Exercise =
Reproduce the records word for word, beginning at their start and ending with the line that contains "రాష్ట్రాలన్నీ", with that line included.

Data to use =
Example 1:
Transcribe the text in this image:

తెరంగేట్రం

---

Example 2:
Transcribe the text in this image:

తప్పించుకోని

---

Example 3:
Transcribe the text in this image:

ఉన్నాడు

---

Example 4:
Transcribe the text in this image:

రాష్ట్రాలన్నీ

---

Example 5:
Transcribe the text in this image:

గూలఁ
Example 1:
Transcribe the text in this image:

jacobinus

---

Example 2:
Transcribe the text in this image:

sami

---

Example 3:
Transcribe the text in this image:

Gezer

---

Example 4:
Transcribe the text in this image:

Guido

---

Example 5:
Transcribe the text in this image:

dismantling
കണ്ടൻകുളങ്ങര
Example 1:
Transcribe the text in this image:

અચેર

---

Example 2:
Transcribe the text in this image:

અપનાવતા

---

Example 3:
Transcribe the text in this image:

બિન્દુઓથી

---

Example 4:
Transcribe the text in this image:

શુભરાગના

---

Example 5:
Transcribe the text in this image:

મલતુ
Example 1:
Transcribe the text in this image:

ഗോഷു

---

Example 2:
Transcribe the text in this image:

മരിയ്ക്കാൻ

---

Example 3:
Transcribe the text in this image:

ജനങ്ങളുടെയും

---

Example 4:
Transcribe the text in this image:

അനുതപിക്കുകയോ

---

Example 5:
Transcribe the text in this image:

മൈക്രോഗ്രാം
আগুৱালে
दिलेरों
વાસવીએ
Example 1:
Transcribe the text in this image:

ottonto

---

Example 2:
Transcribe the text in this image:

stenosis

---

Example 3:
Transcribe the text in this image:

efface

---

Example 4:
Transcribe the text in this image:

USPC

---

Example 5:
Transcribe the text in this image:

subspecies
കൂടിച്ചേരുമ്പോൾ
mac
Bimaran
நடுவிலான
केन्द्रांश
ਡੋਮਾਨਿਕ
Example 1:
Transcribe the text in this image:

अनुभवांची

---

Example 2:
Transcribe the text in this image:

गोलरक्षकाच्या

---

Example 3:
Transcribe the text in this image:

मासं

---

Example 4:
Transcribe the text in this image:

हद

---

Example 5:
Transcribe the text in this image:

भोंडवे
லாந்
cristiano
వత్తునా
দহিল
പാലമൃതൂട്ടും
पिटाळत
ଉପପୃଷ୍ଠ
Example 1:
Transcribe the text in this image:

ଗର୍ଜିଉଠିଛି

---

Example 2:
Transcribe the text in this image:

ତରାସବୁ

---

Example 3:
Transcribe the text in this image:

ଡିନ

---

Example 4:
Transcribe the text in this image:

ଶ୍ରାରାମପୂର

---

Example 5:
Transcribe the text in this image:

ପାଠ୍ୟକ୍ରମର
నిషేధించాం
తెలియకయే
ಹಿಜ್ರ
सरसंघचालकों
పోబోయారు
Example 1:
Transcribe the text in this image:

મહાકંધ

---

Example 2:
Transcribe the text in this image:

Output for this exercise =
Example 1:
Transcribe the text in this image:

తెరంగేట్రం

---

Example 2:
Transcribe the text in this image:

తప్పించుకోని

---

Example 3:
Transcribe the text in this image:

ఉన్నాడు

---

Example 4:
Transcribe the text in this image:

రాష్ట్రాలన్నీ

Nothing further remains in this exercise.